Importa poco


Estamos convencidos que el problema más grave que afecta a Guatemala es la impunidad porque rompe con el estado de Derecho, alimentando todos los vicios que nos afectan pero, sobre todo, la violencia y la corrupción. Lamentablemente vemos que es poco lo que eso importa a los habitantes del paí­s, acaso porque en el fondo no deja de ser más cómodo vivir en medio de una anarquí­a generalizada y el irrespeto a la ley, puesto que cuando se inician acciones contundentes para atacar el problema, las pocas reacciones que se dan parecen ir en contra de quienes plantean el remedio y en defensa de quienes causan el mal.


Ante evidencias concretas de cómo opera el crimen organizado en las estructuras de justicia, impresiona la forma en que la llamada opinión pública termina haciendo causa común con esos operadores que han sido los garantes del régimen de impunidad y la forma en que se tiende a la descalificación del esfuerzo por desnudar las realidades.
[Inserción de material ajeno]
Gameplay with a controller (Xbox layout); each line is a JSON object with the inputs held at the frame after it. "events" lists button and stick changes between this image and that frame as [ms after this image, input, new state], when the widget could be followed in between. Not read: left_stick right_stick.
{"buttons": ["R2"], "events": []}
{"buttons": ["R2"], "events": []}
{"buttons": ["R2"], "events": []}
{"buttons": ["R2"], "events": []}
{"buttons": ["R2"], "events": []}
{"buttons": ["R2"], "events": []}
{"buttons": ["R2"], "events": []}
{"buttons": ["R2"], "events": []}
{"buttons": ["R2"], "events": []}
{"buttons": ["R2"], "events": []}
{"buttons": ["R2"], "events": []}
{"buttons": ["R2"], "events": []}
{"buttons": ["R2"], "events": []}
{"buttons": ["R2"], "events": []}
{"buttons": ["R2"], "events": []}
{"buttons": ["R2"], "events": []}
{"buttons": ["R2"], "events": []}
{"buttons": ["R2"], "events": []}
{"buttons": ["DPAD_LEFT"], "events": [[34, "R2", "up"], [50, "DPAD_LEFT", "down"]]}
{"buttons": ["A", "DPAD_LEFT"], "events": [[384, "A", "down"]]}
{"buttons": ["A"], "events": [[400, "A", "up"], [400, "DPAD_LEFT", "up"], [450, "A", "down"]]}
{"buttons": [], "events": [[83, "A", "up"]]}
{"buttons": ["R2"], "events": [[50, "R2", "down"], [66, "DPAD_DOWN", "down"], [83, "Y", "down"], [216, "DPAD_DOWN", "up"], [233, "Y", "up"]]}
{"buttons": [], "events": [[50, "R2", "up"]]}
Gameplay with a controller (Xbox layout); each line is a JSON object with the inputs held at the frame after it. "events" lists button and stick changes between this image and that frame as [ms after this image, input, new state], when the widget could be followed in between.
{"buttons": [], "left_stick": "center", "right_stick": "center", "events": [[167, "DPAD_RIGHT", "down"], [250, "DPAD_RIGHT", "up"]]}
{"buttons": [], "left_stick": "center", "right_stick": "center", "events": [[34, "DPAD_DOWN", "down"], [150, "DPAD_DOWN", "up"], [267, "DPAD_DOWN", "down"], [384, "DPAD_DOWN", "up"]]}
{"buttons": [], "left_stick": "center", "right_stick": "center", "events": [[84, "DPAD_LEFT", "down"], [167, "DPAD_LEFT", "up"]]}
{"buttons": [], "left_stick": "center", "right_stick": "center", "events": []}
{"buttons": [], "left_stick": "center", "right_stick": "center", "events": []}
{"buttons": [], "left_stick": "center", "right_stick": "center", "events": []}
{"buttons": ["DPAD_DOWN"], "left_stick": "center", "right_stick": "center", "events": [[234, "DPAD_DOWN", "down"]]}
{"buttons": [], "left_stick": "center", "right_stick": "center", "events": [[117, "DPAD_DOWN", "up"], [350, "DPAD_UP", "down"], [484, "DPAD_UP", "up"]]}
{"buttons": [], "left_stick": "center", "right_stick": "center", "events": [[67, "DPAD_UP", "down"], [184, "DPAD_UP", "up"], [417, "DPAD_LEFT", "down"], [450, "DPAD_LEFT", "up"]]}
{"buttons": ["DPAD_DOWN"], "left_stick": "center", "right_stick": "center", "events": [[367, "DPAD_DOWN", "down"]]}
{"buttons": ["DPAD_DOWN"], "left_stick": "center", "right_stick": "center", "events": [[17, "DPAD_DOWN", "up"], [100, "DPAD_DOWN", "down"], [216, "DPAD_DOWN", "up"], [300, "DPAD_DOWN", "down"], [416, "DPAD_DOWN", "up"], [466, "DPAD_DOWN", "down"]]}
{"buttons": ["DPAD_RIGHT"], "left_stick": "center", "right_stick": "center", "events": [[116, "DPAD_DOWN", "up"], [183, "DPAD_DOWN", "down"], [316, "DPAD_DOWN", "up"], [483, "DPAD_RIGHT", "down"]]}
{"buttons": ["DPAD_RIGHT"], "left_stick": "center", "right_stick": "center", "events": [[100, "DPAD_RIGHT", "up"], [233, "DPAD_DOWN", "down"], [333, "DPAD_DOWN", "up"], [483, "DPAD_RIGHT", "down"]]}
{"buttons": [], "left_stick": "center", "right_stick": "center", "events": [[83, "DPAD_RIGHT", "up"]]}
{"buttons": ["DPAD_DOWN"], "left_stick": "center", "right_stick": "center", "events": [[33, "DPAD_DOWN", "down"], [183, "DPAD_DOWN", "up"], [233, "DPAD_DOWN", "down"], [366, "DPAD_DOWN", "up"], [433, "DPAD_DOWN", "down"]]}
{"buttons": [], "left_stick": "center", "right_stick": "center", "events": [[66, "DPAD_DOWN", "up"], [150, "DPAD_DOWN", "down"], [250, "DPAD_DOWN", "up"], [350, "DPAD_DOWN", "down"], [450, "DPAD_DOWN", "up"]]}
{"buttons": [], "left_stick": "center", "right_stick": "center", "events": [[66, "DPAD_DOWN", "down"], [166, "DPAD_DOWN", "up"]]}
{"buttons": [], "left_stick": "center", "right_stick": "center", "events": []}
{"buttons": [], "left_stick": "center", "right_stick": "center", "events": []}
Mientras la sociedad no asuma el reto de entender lo que la impunidad significa para el paí­s, nada se logrará por mucho que avancen investigaciones que hagan entidades como la Comisión Internacional Contra la Impunidad en Guatemala, porque al fin de cuentas el trabajo y la responsabilidad terminan siendo nuestros.

La CICIG puede terminar su mandato en Guatemala y los expertos extranjeros que vinieron volverán a sus paí­ses o realizarán en otro lado su trabajo con la ONU, pero el problema al fin de cuentas no es para ellos sino para un paí­s que lamentablemente tiene sus estructuras carcomidas por la forma en que distintas organizaciones criminales han penetrado sus instituciones. La falta de aplicación de la ley, que a lo mejor nos parece muy cómoda cuando nos pasamos un semáforo o cuando damos una mordida para agilizar un trámite, tarde o temprano nos pasará la factura, porque nadie está libre de la violencia y todos estamos expuestos a sufrir alguna forma de delito debido a la incapacidad del Estado para aplicar la ley y sancionar a los delincuentes, tanto los armados como los de cuello blanco.

Nadie está libre de que algún encopetado empresario use un banco, cree un sistema de pirámide o simplemente estafe con habilidad a sus clientes, porque la experiencia demuestra que en Guatemala el que la hace NO la paga. Y de la misma manera el usuario de un bus estará siempre expuesto a ser asaltado porque los ladrones saben que aquí­ NO hay justicia.

El problema no es de Castresana ni de la CICIG. El problema es de los guatemaltecos y si nosotros no lo entendemos y mantenemos esa postura indiferente ante la lucha contra la impunidad, jamás lo solucionaremos.